Figure out a way to host private content
Much of the content people will host is their public content, just in a more convenient format.
But some of the content will be private (e.g. unpublished notes or drafts). People will want to have that available, but only to a small list of people.
Figure out some way to protect that content.
Just thinking out loud about how this might work in a way that is simple and easy to get started... but might smoothly morph into something more complex in the future if people need it.
Each chunk in a library can have an access_tag. A missing or empty access_tag means it's public. Typically people have one private access tag, called private, but theoretically they could have multiple. Everything around access_tags defaults to using the tag private unless another one is provided.
When a library is opened, it can have an access_tag provided in the constructor, and that automatically adds that access_tag to all chunks inside. Those access tags will flow with that chunk if they are merged into a larger library. As a convenience if the library filename a library is opened with includes access/FOO in the filename path then it will add access_tag=foo unless access_tag is explicitly passed to the constructor as ''.
There is a access.SECRET.json in the root directory, with a .gitignore that ignores any files matching *SECRET*. It is structured like:
{
//This defaults to "private" if not explicitly set.
"default_private_access_tag": "private"
"tokens": {
//user_vanity_id can be any user-understable name, like "Alex" or "[email protected]"
<user_vanity_id>: {
"token": <access_token>
//The access_tags this token is allowed to access in this library. If it is omitted it defaults to `["private"]`
"access_tags": ["private"]
}
}
}
There is a convenience script to add items to this file. A command of python3 -m access.main add <user_vanity_id> <access_tag_to_add_1> <access_tag_to_add_2> ... . You can omit the <access_tag_to_add> and it will default to <default_private_access_tag>. When you run the command it will add a crypotgraphically secure random string for a token for htat user. It will also print the string to the console for transmitting to the user, and remind the owner of the library to redeploy for the changes to take effect. (There's also a script to revoke tokens for a user) That file is just uploaded as part of the app engine app, and when the host boots it reads access.SECRET.json into memory to figure out which access_tokens allow access to libraries marked up with which access_tags. In the future maybe that access list is fetched from GFS or something so it doesn't have to be redeployed?
The library owner they provide that token to the user some way. The user adds it in their client_config.SECRET.json affiliated with their server endpoint. Now their client will be automatically send it to that server endpoint as the access_token parameter.

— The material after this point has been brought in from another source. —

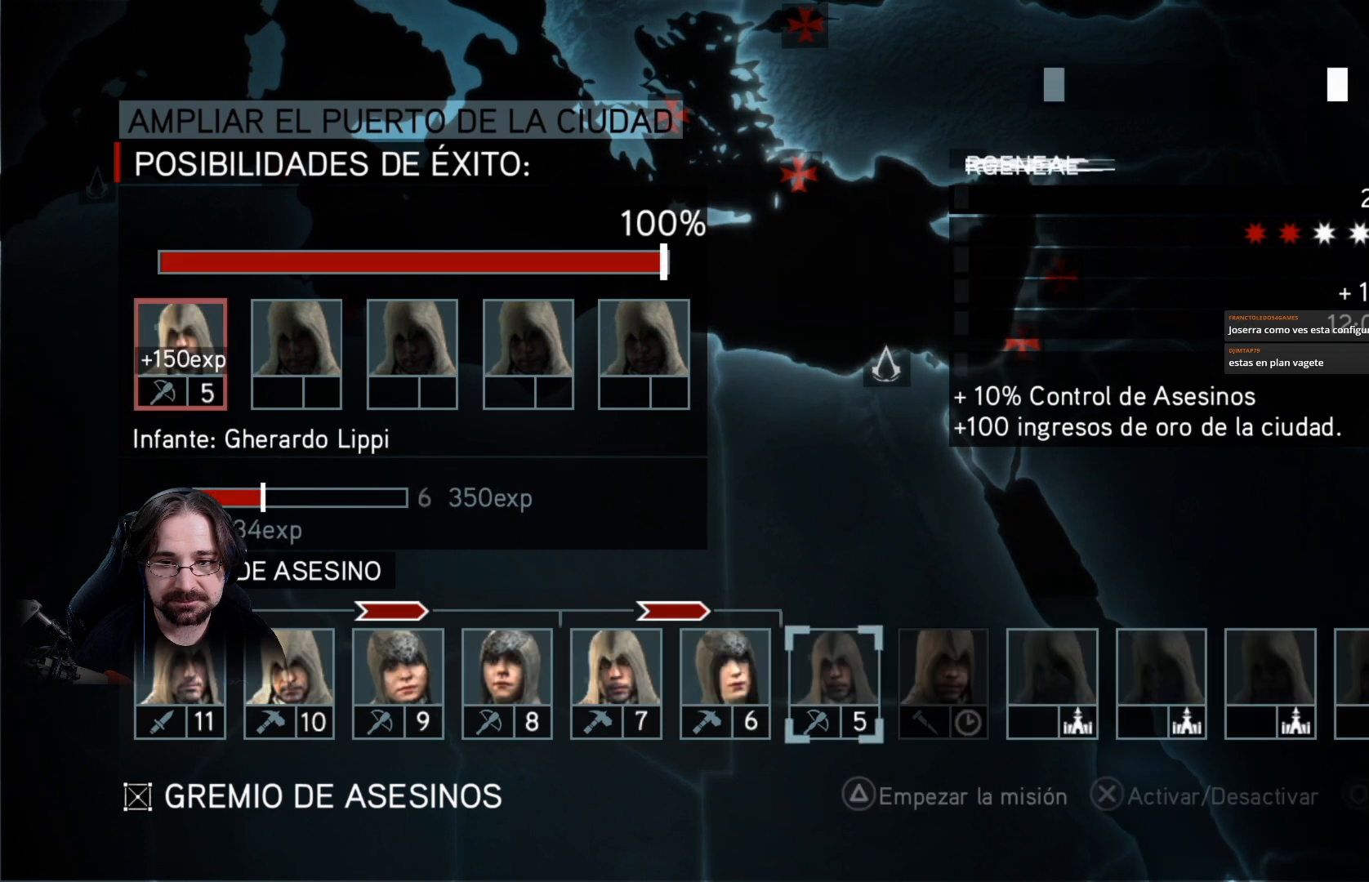
{"buttons": [], "left_stick": "center", "right_stick": "center", "events": [[400, "TRIANGLE", "down"], [467, "TRIANGLE", "up"]]}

The library.query() includes an access_token parameter. It's looked up in the access information and see which access_token it grants access to. It filters out any ones that it doesn't have access to.
There should also be a way for people querying hte library endpoint to explictly filter down to only content that includes a given access_tag, or that excludes all but a given access_tag.
Just thinking out loud, this is probably overly complicated (we could probably get away with private just being a bool if we wanted for now.
The purpose of the library hosts is to offer up chunks to be remixed by the completion AI, but not to be directly scraped and shown to users. We don't want them to be used as a convenient way to slurp up people's content for some other purpose, especially for content that is access restricted.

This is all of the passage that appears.